23 August 2007

O Rare Sam Johnson (with apologies to Ben)



I'm a bit behind on some of the news (what with the whole Karl Rove / Alberto Gonzales thing going on), so today I learned that earlier this month some nutjob took a hammer to Joshua Reynolds's portrait of Dr. Johnson at the National Portrait Gallery (you can read The Guardian's story here, and Peter Stothard of the TLS 'blogs about it here).


The portrait, apparently, can be repaired.


I've no comments to add, no laments to shriek. I'm simply saddened.

Added: I've just discovered a notice about Dr. Johnson's cat, Hodge, here. I didn't realize the man's pet was a celebrity, but there you go.

20 August 2007

A Matter of Character ?

I found a saddening, telling little anecdote about President G W Bush and Karl Rove at The Plank, a 'blog at The New Republic. The tale appears originally in an article titled "The Rove Presidency," by Joshua Green, in September 2007's Atlantic Monthly (subscription only). In the article, Dick Armey, the House Majority Leader when Bush first took office, relates the following:

For all the years he was president," Armey told me, "Bill Clinton and I had a little thing we'd do where every time I went to the White House, I would take the little name tag they give you and pass it to the president, who, without saying a word, would sign and date it. Bill Clinton and I didn't like each other. He said I was his least-favorite member of Congress. But he knew that when I left his office, the first schoolkid I came across would be given that card, and some kid who had come to Washington with his mama would go home with the president's autograph. I think Clinton thought it was a nice thing to do for some kid, and he was happy to do it." Armey said that when he went to his first meeting in the White House with President Bush, he explained the tradition with Clinton and asked the president if he would care to continue it. "Bush refused to sign the card. Rove, who was sitting across the table, said, 'It would probably wind up on eBay,'" Armey continued.

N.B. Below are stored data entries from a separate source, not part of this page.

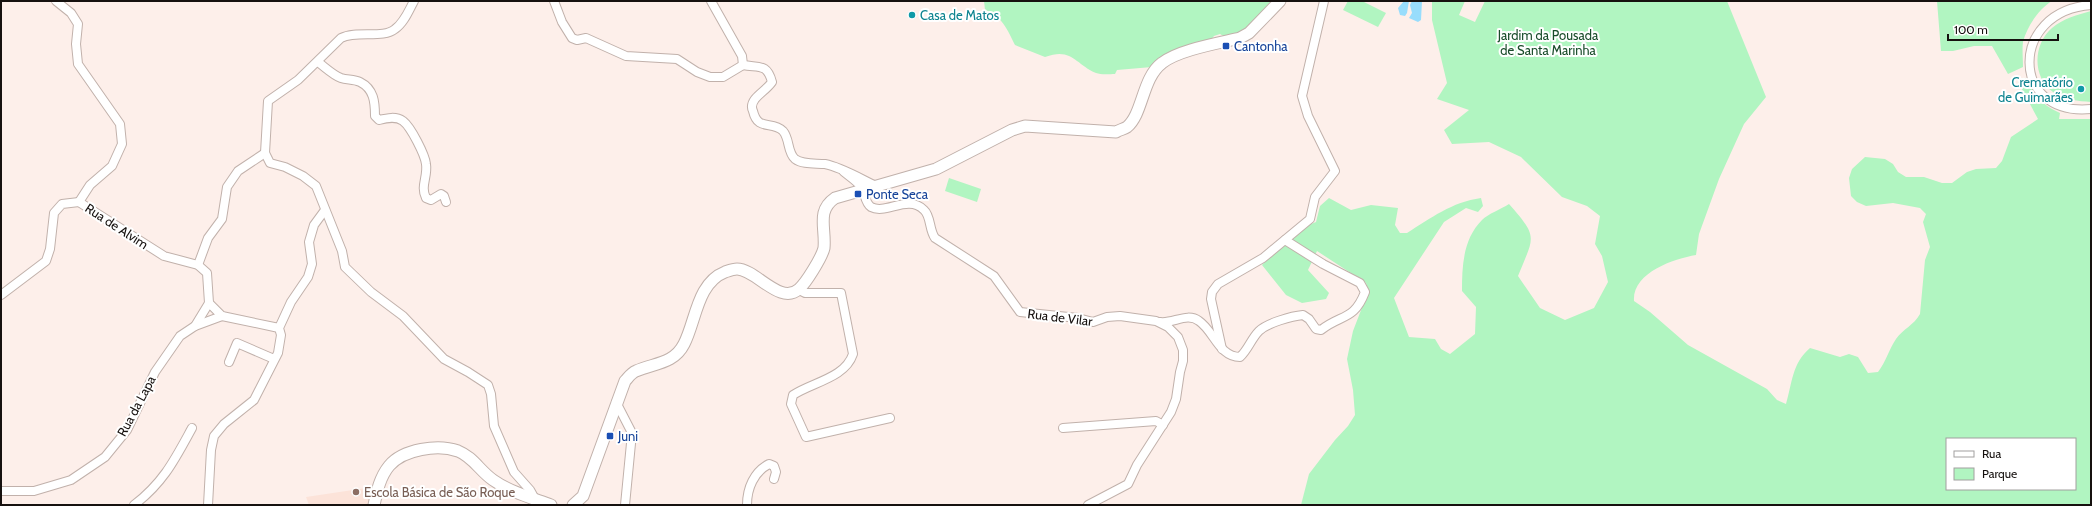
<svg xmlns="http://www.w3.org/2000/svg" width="2092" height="506" viewBox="0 0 2092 506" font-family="Cabin,sans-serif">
	<rect width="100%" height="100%" fill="#fdefea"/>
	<path fill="#fce3d9" d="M373,487l-4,18h-60l-3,-8z"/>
	<g fill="#b1f5c1" fill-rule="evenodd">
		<path d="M984,1h291l-30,30 -20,6 -5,-3 -6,2 -4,5 -58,26 -35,3 -2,4c-5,0 -14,1 -19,-1 -21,-9 -24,-26 -51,-16l-30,-12c-7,-15 -14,-30 -30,-35z"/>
		<path d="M1348,1h14l24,12 -8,14 -35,-17z"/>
		<path d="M1432,1h33l-6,14 16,7 10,-21h242l39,96 -22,27 -25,55 -20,55 -3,21c-23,4 -64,18 -62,46l16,11 38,33 79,44 10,11 9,4c6,-20 6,-41 24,-56l30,9 9,-3 9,3 10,16 10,-1c8,-10 11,-23 18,-33 7,-10 18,-14 24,-25l5,-54 5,-13 -7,-25 3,-8 -6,-6 -27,-5 -27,3 -9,-4 -6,-6 -2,-18 3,-9 13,-12 20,2 8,5 5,8 8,5h18l18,6h10l15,-11 9,-3 20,-1 6,-7 9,-24 27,-18 -20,-37 8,-4c7,17 17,28 34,35l-1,6h32v386h-790l8,-31 26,-34 13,-14 7,-11 -2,-25 -6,-31 6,-28 15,-39 -2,-9 -49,-32 -9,19 21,23 -3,6 -24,4 -16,-8 -24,-30 32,-34 22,-9 4,-16 9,-8 22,12 20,-5 27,3 -3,17 5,8h7c24,-15 45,-31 74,-35l2,8 -5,6 -12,-4 -22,14 -50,76 15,39 26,2 6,10 9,5 25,-20 1,-27 -14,-16c0,-25 1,-52 20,-71 6,-6 19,-11 27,-16 30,34 25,32 9,72l22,32 25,12 29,-12 14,-26 -6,-26 -7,-12 5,-28 -13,-10 -25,-9 -41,-40 -32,-15 -37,2 -8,-14 25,-20 -32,-11 10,-16 -15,-63zM1947,439h128v50h-128z"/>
		<path d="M1937,1h115c-13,8 -25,25 -29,41 -1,7 0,17 0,25l-15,7 -16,-28h-18l-21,5h-12z"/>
		<path d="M2091,11v91c-13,-1 -26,-2 -38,-10 -21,-15 -20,-48 -1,-64 12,-10 25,-13 39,-17z"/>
		<path d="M949,178l32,11 -4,13 -32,-11z"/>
	</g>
	<g fill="#98ddfc">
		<path d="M1404,1h5l-2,12 -2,3 -5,-1 -2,-7z"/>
		<path d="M1412,1h10l-1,19 -3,2 -9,-4 3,-5 -2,-8z"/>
	</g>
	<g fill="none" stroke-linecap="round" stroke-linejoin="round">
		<defs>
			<g id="minor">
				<path d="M56,1l15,12 7,11 -2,20 2,20 42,60 2,20 -10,22 -22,19 -11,17 85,54 34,9 9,8 2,30 13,13 57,12"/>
				<path d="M414,1c-5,9 -10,22 -19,28 -12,10 -38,1 -54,9l-43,42 -30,21 -3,52 5,10 15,4 18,9 13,10 26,65 3,16 26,25 32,24 41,43 24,13 20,13 3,9 3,32 20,46 16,18 5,9"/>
				<path d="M554,1l8,21 10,16 5,2 9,-2 40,18 51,3 20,13 13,5h13l20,-12"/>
				<path d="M711,1l31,55 1,9"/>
				<path d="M2091,5c-82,6 -82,112 0,104"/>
				<path d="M318,62c8,6 15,13 23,16 6,2 13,1 19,4 14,7 15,20 15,34l4,4c8,-2 17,-4 24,1 8,6 22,34 23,43 2,13 -6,22 0,34l5,2 10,-6 3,2 2,6"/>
				<path d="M743,65c16,3 24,-2 29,17 -5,7 -12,11 -17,17 -3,4 -4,8 -2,12 5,21 19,9 30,20 7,8 4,21 12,28 8,6 21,4 30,5 16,3 36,15 51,22"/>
				<path d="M844,172c6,5 13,9 18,16 3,6 3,15 9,19 15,8 37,-13 53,3 7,6 5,20 11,28l59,38 26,36 58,6 15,4 14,-5 13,-1 36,5 12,6 10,10 5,13v11l-3,11 -4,27 -5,13 -34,53 -9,19 -40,21"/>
				<path d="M198,265l10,-27 14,-19 5,-32 11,-16 27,-18"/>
				<path d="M799,290l6,3h36l12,61c-8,24 -40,28 -60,41l-2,9 15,33 84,-19"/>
				<path d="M1,295l45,-34 4,-12 4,-36 8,-9 17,-2"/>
				<path d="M1160,322c13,2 27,-10 39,-1 15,10 20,36 41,36 8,-7 11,-18 19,-26 8,-8 33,-15 44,-16l6,4 7,10 5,1c20,-16 33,-9 44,-38l-5,-9 -37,-19 -38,-24"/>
				<path d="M195,326l14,-23"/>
				<path d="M1222,349l-11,-50 1,-7 6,-8 45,-26 47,-39 5,-22 20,-26 -27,-55 -6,-20 22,-95"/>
				<path d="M229,362l8,-19 37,16"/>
				<path d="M616,402l16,31 -7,72"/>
				<path d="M1063,428l93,-7 7,4"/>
				<path d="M1,491h33l37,-11 34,-23 22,-27 28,-58 25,-36 15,-10 27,-10"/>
				<path d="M134,505c30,-23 41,-46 58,-77"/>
				<path d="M208,505l3,-55 3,-14 10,-12 30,-24 24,-47 3,-18 -2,-7 12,-26 17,-25 4,-13 -3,-22 5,-17 11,-15"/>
				<path d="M747,505c0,-17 7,-33 22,-41l5,2 2,6 -2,7"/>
			</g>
			<g id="tertiary">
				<path d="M374,505c3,-14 6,-28 15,-39 14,-17 49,-22 69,-15 15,6 22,20 35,29 17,12 39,18 58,25"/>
				<path d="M573,505l10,-9 42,-115c3,-3 6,-8 11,-10 18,-8 38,-7 48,-27 12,-23 13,-61 41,-72 3,-1 8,-3 12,-3 19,0 43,37 62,20 7,-6 23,-32 25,-41 2,-20 -8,-37 11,-50l101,-29 76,-39 13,-4 91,6c3,-2 8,-3 11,-5 16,-13 15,-49 35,-64 16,-13 57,-20 78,-25l9,-5 31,-32"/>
			</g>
		</defs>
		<use href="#minor" stroke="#c1b1ab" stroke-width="10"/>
		<use href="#tertiary" stroke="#c1b1ab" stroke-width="13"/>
		<use href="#minor" stroke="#fff" stroke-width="8"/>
		<use href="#tertiary" stroke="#fff" stroke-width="11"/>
	</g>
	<g fill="#0f9aa8" stroke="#fff" stroke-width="1.5">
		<circle cx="912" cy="15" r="4"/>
		<circle cx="2081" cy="89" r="4"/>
	</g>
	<g fill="#1a4fb4" stroke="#fff" stroke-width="1.5">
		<rect x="1222" y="42" width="8" height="8" rx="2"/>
		<rect x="854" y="190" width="8" height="8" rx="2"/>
		<rect x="606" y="432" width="8" height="8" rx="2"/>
	</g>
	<circle fill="#8d6e63" stroke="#fff" stroke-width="1.5" cx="356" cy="492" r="4"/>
	<g text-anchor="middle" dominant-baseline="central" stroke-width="4" stroke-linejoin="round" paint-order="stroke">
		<g font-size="13" fill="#0d838f" stroke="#fff" text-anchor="start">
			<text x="920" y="15">Casa de Matos</text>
			<text x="2073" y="82" text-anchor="end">Crematório<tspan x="2073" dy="15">de Guimarães</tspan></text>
		</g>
		<g font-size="13" fill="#194c2a" stroke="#fff">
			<text x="1548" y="35">Jardim da Pousada<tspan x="1548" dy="15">de Santa Marinha</tspan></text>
		</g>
		<g font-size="13" fill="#164399" stroke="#fff" text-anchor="start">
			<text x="1234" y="46">Cantonha</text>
			<text x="866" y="194">Ponte Seca</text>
			<text x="618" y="436">Juni</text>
		</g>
		<g font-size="13" fill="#16110f" stroke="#fff">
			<text transform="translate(117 226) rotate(33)">Rua de Alvim</text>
			<text transform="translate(1060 317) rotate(7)">Rua de Vilar</text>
			<text transform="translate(136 406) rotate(-62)">Rua da Lapa</text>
		</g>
		<g font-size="13" fill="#785e54" stroke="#fff" text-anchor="start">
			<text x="364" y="492">Escola Básica de São Roque</text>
		</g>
	</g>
	<rect width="2092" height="506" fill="none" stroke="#16110f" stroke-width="4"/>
	<rect x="1946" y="438" width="130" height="52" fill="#ffffff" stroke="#a2a09f"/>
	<rect x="1954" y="451" width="20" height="6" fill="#ffffff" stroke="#a2a09f"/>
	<text x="1982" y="458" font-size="12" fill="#16110f">Rua</text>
	<rect x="1954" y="468" width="20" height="12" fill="#b1f5c1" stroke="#a2a09f"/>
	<text x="1982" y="478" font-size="12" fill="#16110f">Parque</text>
	<path d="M1948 34v6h110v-6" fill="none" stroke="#16110f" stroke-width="2"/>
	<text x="1954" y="34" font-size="12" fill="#16110f" stroke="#ffffff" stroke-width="3" paint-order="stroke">100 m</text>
</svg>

So, what do you come away with after reading this? That GWB and KR seem petty, dismissive, and suspicious? Then again, the five seconds it takes to sign a nametag is a mighty waste of valuable commander time, and, anyway, the only reason a kid would appreciate a president's autograph would lay in its profit potential. So cynical.

19 August 2007

Mark Twain on Ms. Austen

Mark Twain didn’t enjoy Jane Austen very much, declaring:

Jane Austen? Why, I go so far as to say that any library is a good library that does not contain a volume by Jane Austen. Even if it contains no other book.

[and from a letter:]

I haven't any right to criticise books, and I don't do it except when I hate them. I often want to criticise Jane Austen, but her books madden me so that I can't conceal my frenzy from the reader; and therefore I have to stop every time I begin. Everytime I read 'Pride and Prejudice' I want to dig her up and beat her over the skull with her own shin-bone.